Lines with the word "điệu" are the answer; copy each of them from the data below.
#### Extracted entries ####
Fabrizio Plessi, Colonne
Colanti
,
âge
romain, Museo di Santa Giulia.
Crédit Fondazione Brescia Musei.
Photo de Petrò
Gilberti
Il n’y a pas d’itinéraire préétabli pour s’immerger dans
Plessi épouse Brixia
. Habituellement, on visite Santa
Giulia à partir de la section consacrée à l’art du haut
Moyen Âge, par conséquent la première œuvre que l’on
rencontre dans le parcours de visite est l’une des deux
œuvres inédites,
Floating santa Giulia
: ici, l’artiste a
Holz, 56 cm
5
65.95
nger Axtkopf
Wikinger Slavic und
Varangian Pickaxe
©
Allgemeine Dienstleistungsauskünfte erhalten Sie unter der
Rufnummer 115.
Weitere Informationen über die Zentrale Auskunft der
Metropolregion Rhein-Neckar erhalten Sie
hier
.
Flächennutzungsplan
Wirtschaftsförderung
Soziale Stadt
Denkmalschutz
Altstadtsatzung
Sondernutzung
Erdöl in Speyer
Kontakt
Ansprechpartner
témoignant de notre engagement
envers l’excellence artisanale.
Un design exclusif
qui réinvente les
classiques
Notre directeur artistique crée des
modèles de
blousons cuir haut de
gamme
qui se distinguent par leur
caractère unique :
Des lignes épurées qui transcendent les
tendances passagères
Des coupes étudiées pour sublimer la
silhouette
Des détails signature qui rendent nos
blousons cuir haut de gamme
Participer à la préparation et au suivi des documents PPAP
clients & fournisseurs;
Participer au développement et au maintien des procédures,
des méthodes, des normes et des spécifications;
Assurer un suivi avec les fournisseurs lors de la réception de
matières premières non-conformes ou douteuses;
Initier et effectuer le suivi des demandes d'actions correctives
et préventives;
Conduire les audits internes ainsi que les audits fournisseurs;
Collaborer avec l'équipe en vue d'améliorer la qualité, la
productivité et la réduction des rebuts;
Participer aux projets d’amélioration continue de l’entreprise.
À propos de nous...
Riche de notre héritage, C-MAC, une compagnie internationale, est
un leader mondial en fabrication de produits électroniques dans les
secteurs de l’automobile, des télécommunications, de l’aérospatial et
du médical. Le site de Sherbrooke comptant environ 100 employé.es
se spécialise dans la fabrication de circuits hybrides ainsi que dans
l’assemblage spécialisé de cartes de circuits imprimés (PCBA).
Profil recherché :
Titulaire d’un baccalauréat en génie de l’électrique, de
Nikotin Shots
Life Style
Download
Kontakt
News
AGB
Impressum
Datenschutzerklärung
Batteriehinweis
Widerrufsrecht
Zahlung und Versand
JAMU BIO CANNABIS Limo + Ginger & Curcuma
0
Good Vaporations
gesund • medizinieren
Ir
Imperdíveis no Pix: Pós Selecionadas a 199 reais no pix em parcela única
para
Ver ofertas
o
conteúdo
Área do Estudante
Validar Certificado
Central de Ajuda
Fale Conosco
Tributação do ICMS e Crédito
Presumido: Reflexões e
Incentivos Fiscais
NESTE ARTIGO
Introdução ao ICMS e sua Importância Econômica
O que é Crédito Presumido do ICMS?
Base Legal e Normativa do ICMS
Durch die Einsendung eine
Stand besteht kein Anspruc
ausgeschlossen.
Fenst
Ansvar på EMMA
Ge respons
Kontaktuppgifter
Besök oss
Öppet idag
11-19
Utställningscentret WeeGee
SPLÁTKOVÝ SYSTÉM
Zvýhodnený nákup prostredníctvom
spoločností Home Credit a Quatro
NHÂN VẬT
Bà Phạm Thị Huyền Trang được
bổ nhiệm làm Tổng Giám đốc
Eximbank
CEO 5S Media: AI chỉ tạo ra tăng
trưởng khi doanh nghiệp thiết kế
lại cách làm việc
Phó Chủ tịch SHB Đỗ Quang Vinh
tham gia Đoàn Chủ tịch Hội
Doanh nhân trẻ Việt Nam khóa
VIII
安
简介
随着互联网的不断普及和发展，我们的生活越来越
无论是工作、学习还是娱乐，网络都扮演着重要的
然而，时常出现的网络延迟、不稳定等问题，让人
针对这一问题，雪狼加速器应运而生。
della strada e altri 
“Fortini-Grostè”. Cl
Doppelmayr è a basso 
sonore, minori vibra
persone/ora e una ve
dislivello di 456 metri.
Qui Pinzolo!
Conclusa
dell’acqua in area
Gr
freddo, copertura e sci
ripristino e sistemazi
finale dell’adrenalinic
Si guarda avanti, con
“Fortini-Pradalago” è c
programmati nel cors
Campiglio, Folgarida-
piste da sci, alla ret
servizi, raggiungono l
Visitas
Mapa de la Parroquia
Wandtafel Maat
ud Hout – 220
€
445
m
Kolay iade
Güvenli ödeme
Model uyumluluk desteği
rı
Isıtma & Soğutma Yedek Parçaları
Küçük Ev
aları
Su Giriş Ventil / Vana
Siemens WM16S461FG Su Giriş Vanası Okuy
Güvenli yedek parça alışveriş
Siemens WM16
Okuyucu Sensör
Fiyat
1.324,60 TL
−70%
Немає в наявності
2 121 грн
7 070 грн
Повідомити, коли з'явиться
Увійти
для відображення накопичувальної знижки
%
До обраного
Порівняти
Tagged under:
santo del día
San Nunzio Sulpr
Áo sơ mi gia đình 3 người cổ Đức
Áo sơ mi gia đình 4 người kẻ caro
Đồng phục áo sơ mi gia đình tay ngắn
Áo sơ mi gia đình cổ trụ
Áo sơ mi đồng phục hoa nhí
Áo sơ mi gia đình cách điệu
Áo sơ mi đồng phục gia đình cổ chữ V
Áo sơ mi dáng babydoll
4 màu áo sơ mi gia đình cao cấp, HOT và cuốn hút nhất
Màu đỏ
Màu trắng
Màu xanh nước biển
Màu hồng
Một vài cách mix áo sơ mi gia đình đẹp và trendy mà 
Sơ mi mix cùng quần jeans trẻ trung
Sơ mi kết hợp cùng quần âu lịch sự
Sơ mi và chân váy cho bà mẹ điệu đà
####
Answer section
Áo sơ mi gia đình cách điệu
Sơ mi và chân váy cho bà mẹ điệu đà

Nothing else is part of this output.